De door RCJ gevraagde toestemming voor tussentijds hoger beroep van het tussenvonnis van 16 augustus 2023 wordt niet verleend. De eindbeslissing over de rechtsmacht volgt nadat de rechtbank de beoordeling van haar rechtsmacht volledig heeft afgerond. Dat zal pas het geval zijn na de beantwoording van de aan het HvJEU gestelde prejudiciële vragen over de rechtsmacht inzake de ten behoeve van de gebruikers ingestelde vorderingen. De rechtbank acht het onwenselijk om nu tussentijds hoger beroep als door RCJ verzocht open te stellen over een deel van de rechtsmacht (inzake de ten behoeve van ontwikkelaars ingestelde vorderingen), omdat dan het risico wordt vergroot dat het oordeel over de rechtsmacht niet in zijn geheel maar gefragmenteerd in hoger beroep wordt voorgelegd. Als nu hoger beroep zou worden opengesteld, kan de rechtsmacht in relatie tot de gebruikers immers nog geen onderdeel uitmaken van dat hoger beroep. Het verzoek van RCJ wordt daarom afgewezen.

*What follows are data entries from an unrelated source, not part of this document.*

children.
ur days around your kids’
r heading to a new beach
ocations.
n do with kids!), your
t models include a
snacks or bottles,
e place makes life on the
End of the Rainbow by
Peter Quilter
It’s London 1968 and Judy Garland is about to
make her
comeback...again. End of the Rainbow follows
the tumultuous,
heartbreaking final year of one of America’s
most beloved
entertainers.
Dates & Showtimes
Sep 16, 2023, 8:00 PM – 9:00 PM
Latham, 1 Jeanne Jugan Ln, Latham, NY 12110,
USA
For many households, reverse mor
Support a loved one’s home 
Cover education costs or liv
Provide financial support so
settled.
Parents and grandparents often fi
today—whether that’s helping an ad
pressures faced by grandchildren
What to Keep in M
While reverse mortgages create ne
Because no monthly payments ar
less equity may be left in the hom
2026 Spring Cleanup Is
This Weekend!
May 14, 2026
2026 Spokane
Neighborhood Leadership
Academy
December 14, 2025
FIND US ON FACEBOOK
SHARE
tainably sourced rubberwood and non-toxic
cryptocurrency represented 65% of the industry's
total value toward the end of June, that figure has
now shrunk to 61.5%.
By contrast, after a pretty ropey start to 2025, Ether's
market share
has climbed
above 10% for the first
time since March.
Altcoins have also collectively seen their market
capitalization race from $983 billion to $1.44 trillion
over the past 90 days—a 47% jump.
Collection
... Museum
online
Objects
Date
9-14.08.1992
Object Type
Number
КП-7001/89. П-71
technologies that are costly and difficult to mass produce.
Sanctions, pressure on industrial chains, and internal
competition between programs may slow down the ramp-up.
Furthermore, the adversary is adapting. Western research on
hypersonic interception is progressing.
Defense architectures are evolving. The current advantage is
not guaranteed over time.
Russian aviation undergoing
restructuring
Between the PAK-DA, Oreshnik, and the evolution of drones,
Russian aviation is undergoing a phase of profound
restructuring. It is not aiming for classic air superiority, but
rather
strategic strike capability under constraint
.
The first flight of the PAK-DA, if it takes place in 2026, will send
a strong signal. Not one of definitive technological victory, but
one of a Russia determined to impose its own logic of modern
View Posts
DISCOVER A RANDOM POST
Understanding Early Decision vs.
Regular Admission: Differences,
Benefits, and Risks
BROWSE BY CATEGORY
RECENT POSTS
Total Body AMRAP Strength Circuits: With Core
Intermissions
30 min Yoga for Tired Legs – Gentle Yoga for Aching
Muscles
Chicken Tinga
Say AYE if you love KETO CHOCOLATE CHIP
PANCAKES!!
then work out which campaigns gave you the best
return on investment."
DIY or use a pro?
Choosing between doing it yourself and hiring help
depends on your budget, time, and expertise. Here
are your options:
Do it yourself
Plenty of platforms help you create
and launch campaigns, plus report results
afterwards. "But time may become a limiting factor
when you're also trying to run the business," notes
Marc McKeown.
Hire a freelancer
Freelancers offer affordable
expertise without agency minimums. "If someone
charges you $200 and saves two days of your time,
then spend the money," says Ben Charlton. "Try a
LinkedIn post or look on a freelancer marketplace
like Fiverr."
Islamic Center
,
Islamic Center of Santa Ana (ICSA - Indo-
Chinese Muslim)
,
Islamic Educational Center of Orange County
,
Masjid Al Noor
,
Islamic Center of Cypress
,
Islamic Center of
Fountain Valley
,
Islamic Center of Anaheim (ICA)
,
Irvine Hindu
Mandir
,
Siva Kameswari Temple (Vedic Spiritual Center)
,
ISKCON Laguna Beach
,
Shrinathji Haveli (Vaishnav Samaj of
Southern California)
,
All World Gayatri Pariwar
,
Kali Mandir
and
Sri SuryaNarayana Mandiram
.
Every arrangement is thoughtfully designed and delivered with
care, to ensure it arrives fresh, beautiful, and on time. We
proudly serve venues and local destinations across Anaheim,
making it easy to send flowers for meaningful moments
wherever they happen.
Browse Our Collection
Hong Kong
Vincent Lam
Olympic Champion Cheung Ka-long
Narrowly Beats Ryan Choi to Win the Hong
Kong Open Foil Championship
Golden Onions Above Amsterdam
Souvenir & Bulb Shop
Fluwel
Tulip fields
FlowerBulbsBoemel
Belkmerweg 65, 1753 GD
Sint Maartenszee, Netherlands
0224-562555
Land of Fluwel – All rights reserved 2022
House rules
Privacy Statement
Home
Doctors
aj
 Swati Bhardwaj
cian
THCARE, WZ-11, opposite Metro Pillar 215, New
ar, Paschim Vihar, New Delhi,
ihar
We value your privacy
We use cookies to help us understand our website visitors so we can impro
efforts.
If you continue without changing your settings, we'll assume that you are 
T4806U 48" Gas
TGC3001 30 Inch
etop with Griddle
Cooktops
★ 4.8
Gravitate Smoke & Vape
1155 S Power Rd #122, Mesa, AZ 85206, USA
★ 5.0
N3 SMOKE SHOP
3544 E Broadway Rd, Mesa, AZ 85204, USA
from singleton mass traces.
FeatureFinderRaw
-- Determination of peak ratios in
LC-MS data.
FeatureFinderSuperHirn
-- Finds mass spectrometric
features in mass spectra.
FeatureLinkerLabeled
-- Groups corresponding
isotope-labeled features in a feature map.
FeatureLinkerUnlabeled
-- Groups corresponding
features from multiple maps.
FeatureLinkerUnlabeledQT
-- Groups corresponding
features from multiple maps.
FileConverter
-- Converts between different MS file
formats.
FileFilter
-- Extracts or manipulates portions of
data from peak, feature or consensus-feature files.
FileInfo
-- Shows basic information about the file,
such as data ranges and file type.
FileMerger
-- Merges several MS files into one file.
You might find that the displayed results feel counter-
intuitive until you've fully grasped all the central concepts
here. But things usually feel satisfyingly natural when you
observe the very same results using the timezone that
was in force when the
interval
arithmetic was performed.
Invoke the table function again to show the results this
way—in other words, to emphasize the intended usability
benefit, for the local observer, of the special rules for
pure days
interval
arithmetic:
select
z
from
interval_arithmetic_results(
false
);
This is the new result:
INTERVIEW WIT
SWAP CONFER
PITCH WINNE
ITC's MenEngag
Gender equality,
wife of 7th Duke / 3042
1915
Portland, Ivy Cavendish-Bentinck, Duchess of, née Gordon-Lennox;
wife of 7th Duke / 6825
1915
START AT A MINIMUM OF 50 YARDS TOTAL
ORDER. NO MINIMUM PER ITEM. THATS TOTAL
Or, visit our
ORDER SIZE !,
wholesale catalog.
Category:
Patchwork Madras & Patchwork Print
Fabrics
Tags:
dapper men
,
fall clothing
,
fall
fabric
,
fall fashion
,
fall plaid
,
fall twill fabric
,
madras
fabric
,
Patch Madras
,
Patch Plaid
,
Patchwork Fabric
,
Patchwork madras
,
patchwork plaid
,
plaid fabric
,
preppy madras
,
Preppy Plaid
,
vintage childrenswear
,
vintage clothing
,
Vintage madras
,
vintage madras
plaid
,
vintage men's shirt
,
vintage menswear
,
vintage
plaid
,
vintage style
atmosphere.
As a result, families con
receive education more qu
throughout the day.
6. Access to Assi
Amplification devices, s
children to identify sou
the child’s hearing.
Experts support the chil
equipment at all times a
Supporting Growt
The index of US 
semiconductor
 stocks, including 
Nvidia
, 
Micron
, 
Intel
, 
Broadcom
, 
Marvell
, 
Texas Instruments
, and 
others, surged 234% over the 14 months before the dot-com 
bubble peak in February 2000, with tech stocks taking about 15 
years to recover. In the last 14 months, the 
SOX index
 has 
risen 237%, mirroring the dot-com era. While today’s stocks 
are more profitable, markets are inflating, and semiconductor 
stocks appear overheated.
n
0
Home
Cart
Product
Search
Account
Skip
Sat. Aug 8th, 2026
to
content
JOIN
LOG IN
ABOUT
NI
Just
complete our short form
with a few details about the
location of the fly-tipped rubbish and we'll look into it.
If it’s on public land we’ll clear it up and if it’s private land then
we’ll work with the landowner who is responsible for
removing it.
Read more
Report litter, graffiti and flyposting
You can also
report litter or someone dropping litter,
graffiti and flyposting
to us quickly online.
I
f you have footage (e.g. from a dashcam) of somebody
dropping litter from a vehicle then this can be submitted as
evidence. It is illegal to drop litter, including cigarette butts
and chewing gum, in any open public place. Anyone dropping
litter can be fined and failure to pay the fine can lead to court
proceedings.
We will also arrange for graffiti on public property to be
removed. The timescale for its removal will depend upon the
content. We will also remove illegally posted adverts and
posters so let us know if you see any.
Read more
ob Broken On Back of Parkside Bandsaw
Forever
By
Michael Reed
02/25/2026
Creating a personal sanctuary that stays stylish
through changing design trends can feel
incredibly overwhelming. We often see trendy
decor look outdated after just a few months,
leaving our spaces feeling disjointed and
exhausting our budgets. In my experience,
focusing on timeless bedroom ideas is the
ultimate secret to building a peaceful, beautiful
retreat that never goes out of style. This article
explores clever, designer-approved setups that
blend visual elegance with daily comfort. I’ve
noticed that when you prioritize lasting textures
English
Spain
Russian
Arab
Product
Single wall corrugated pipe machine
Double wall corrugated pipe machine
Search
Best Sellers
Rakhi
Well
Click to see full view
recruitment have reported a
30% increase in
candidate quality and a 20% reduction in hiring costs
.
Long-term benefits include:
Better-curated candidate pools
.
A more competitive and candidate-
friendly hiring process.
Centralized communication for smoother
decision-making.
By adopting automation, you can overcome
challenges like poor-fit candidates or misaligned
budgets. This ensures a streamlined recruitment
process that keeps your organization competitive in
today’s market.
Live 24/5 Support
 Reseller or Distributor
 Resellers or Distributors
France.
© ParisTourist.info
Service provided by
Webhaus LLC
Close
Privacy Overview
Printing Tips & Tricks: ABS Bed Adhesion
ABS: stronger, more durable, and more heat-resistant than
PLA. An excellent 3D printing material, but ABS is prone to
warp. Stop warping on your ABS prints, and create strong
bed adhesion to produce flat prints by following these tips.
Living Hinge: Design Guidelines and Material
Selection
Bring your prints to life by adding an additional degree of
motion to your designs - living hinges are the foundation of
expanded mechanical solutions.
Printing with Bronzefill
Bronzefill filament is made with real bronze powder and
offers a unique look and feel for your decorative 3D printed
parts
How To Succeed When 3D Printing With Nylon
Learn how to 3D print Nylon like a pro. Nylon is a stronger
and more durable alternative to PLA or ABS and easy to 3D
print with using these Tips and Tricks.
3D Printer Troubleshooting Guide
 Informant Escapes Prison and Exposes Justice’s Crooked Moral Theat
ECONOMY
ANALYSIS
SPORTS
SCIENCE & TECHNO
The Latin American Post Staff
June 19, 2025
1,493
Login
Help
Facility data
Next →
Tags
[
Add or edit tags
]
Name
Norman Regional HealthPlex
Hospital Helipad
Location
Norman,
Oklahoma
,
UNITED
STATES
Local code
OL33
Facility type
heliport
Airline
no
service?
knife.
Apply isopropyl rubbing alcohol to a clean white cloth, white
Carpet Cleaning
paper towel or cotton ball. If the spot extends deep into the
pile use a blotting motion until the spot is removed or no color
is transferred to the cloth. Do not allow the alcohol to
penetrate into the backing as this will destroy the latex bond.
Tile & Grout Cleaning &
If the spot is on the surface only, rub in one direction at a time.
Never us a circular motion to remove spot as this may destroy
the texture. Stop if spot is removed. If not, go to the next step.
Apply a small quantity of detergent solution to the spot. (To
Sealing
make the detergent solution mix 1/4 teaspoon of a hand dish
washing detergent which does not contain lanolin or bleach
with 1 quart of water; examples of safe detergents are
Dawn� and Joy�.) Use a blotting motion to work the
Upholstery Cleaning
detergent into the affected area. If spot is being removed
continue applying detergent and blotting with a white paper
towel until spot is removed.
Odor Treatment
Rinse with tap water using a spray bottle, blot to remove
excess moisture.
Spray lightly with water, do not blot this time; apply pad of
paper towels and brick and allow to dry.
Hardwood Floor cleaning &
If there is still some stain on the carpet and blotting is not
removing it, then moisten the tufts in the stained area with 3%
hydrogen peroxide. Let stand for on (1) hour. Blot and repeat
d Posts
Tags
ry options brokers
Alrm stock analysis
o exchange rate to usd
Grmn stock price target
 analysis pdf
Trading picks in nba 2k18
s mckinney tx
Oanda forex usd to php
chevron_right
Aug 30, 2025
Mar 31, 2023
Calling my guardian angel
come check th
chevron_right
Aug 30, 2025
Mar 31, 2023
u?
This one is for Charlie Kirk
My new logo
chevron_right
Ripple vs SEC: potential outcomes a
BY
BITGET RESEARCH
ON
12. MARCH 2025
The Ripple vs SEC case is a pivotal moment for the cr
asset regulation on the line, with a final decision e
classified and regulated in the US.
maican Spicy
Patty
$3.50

Verzoek van ASC tot voortzetten van de procedure
2.5.
ASC heeft verzocht om deze procedure – in afwachting van de beantwoording van de prejudiciële vragen door het HvJEU – op onderdelen voort te zetten. ASC motiveert dat verzoek als volgt. Een volledige aanhouding van de procedure totdat het HvJEU antwoord heeft gegeven op de prejudiciële vragen zal tot een aanzienlijke vertraging leiden. Aangezien de rechtbank zich in elk geval bevoegd acht voor de in het arrondissement Amsterdam gevestigde gebruikers is er geen beletsel om de formele voorvragen van de WAMCA te behandelen. De procedure kan dan worden voortgezet op de onderwerpen toepasselijk collectieve actierecht, ontvankelijkheid van de stichtingen en aanwijzing van de exclusieve belangenbehartiger. Het Unierecht verzet zich er niet tegen dat een nationale rechter die prejudiciële vragen stelt het hoofdgeding enkel schorst met betrekking tot aspecten waarop het antwoord van het HvJEU van invloed kan zijn. Als bij de rechtbank twijfel zou bestaan over het toepasselijke collectieve actierecht kan de rechtbank reeds nu daarover prejudiciële vragen aan de Hoge Raad stellen.
2.6.
Apple c.s. heeft zich verzet tegen het voortzetten van deze procedure gedurende de beantwoording van de prejudiciële vragen door het HvJEU.
2.7.
De rechtbank vindt de door ASC verzochte voortzetting niet wenselijk en niet mogelijk. Uitgangspunt is dat de procedure bij de rechtbank is geschorst wanneer prejudiciële vragen aan het HvJEU worden gesteld. De prejudiciële vragen hebben betrekking op de toepasselijkheid van artikel 7 lid 2 Brussel I bis. Onderdeel daarvan is ook de rechtsmacht die een noodzakelijke voorwaarde is voor iedere volgende beslissing. Het oordeel over de toepassing van artikel 7 lid 2 Brussel I bis kan van invloed zijn op de verdere voorvragen in het kader van de WAMCA. De rechtbank zal dus eerst moeten vaststellen in hoeverre zij bevoegd is. Het verzoek van ASC wordt daarom afgewezen.

3.De beslissing

De rechtbank wijst de verzoeken van RCJ en ASC af.
Deze beslissing is gegeven door mr. M.L.S. Kalff, mr. C.M.E de Koning en mr. J.T. Kruis, rechters, bijgestaan door mr. R.E.R. Verloo, griffier, en in het openbaar uitgesproken op 20 december 2023.